**Problem to work on**
For the material that follows, return exactly the lines from the one with "NEUESTE KOMMENTARE" through the one with "[Infografikmassaker] Münchner", both ends included.

**Stored data**
------------

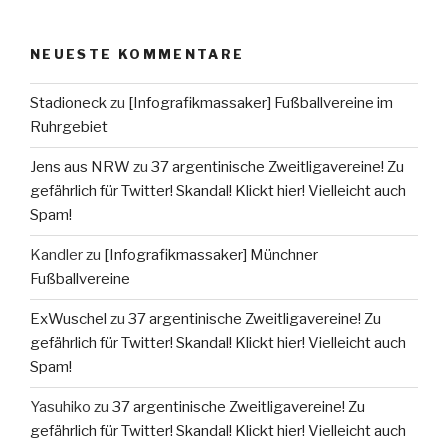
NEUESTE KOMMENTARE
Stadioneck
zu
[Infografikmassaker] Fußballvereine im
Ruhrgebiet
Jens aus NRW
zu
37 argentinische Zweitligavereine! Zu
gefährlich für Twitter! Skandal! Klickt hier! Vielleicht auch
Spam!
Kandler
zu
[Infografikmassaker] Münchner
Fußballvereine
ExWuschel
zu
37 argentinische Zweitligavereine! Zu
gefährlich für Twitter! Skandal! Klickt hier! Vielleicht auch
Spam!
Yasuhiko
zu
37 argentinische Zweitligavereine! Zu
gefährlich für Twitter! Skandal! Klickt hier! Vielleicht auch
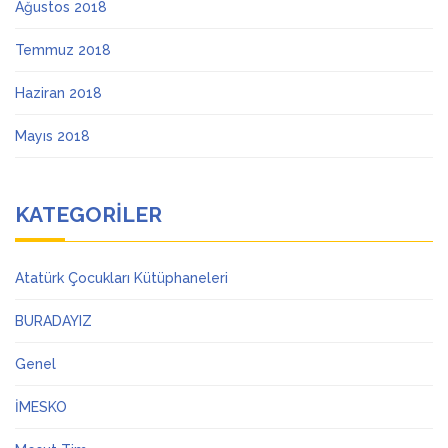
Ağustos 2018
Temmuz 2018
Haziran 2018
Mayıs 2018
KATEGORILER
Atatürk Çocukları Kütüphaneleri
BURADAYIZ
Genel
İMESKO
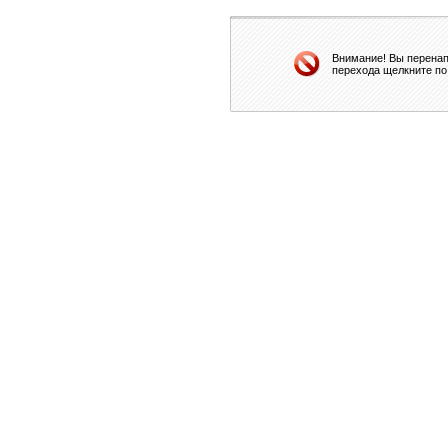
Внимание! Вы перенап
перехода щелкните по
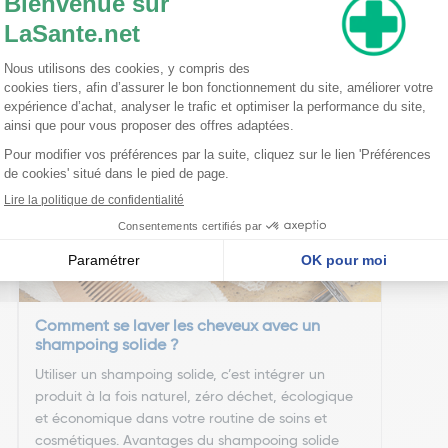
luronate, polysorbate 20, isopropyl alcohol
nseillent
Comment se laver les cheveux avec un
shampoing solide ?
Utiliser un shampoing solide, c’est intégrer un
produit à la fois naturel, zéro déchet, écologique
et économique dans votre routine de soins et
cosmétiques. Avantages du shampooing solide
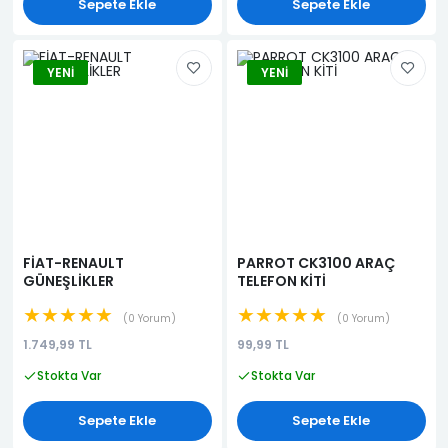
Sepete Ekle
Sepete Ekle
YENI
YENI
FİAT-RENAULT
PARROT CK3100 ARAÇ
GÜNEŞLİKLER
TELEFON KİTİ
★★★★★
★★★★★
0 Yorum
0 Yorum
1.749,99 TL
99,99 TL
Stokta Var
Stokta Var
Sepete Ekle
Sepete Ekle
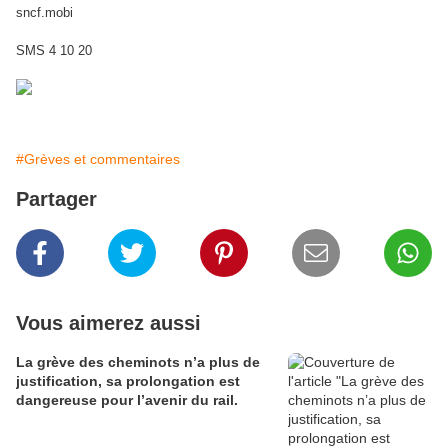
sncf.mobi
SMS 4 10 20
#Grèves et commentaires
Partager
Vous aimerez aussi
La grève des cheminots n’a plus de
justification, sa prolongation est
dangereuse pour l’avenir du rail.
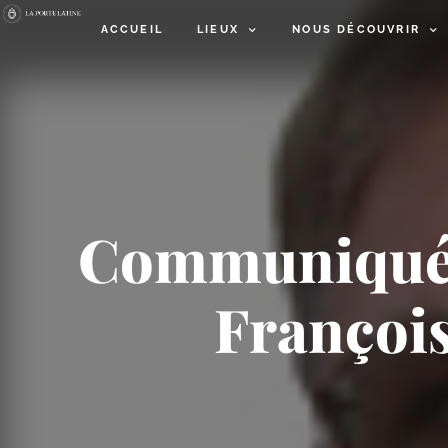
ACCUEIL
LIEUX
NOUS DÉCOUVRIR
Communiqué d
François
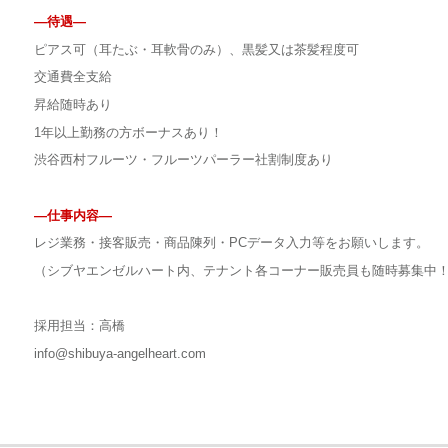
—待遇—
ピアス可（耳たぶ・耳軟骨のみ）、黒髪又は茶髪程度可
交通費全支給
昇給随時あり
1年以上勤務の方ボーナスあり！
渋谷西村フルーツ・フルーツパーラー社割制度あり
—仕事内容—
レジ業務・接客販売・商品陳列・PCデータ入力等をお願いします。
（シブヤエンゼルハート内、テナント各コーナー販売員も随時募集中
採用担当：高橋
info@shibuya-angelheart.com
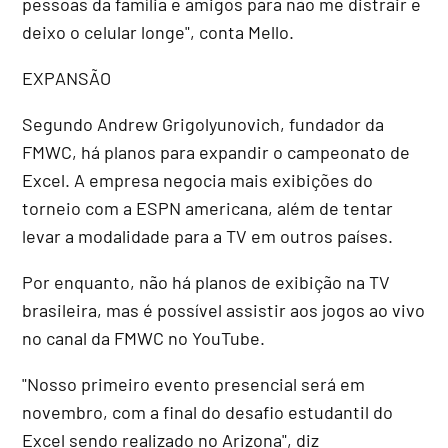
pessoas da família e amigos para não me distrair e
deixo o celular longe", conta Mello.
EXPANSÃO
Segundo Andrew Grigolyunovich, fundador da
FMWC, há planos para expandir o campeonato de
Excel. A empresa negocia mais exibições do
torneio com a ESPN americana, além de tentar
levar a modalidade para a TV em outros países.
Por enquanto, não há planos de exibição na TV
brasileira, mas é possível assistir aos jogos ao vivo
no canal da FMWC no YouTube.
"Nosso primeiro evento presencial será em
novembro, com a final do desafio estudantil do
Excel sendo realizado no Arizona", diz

------------

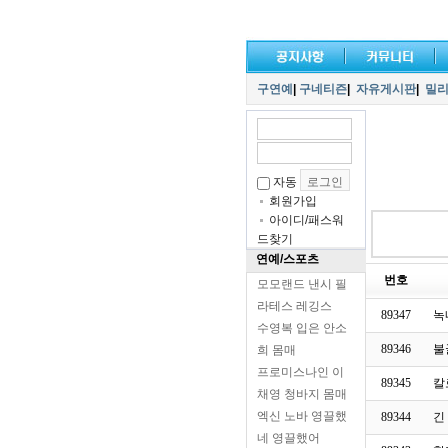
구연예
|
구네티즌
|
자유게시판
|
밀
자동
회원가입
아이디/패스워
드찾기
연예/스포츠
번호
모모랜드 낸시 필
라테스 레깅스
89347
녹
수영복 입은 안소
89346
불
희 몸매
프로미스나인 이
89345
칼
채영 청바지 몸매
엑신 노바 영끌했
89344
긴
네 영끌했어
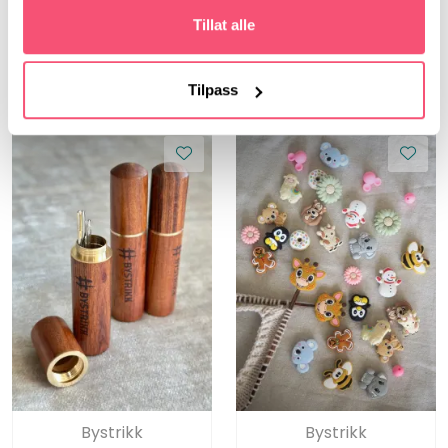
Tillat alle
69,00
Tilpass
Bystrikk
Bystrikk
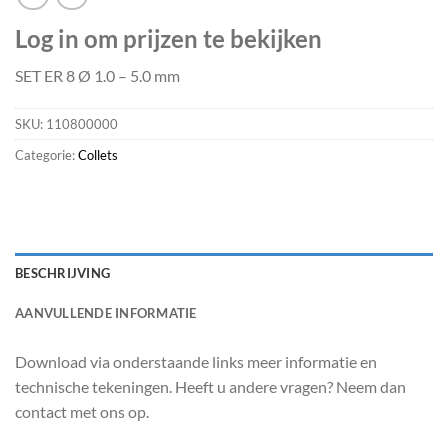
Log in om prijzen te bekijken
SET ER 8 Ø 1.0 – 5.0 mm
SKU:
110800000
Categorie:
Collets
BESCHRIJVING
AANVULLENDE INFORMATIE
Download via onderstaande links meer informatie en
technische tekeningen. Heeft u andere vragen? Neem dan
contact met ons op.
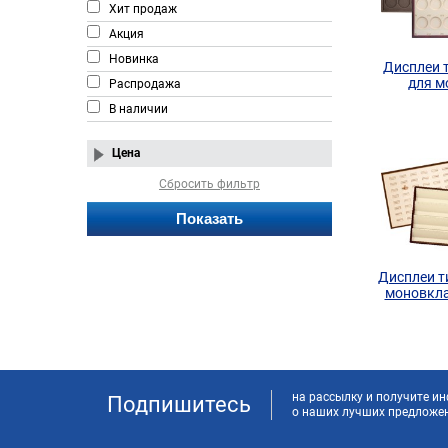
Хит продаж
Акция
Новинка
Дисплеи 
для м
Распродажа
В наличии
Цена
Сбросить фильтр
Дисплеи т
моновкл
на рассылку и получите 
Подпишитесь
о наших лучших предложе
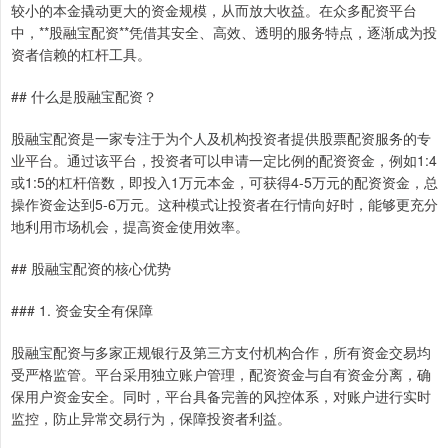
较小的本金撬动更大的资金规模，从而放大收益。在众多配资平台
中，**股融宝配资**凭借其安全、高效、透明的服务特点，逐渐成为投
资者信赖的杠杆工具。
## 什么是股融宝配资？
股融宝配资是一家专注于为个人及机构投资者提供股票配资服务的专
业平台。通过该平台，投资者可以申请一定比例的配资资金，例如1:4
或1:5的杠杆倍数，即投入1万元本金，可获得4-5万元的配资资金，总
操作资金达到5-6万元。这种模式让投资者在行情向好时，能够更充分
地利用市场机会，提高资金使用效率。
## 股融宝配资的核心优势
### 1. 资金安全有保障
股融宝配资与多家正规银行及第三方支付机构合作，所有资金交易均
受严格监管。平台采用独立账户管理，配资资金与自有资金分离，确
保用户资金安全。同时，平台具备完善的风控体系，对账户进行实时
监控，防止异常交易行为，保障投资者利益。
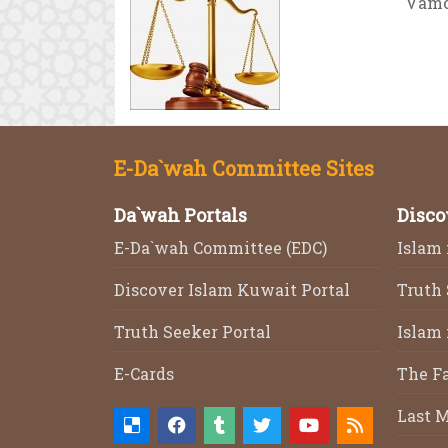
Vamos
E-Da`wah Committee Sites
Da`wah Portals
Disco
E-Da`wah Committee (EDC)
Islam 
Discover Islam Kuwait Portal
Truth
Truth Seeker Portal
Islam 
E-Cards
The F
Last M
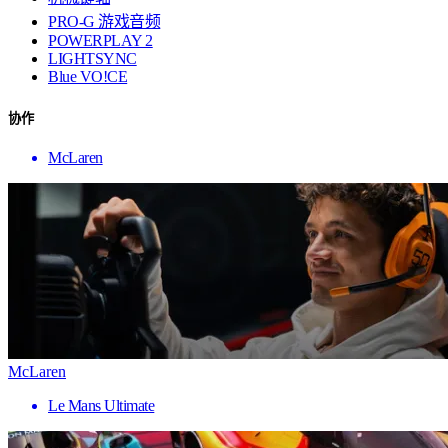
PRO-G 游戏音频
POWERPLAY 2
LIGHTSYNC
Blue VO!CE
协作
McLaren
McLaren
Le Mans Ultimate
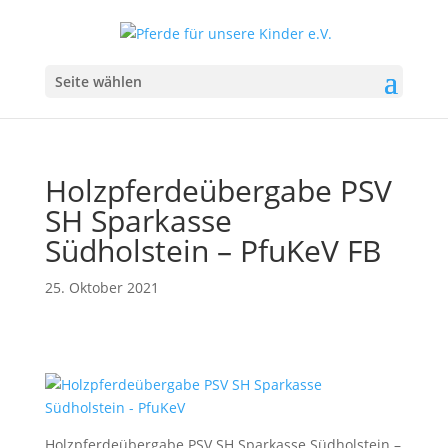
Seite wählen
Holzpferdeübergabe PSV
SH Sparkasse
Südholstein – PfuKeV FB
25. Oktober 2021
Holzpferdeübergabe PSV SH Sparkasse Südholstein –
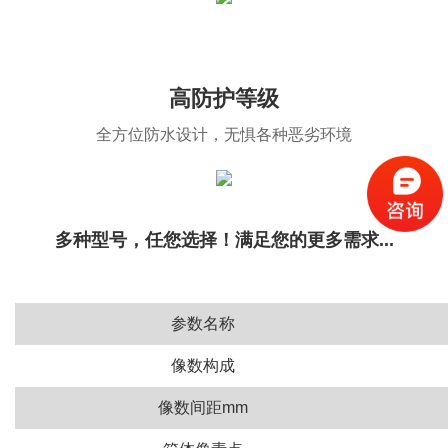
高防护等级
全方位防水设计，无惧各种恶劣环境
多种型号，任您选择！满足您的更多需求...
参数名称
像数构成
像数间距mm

------------

**Response**
NEUESTE KOMMENTARE
Stadioneck
zu
[Infografikmassaker] Fußballvereine im
Ruhrgebiet
Jens aus NRW
zu
37 argentinische Zweitligavereine! Zu
gefährlich für Twitter! Skandal! Klickt hier! Vielleicht auch
Spam!
Kandler
zu
[Infografikmassaker] Münchner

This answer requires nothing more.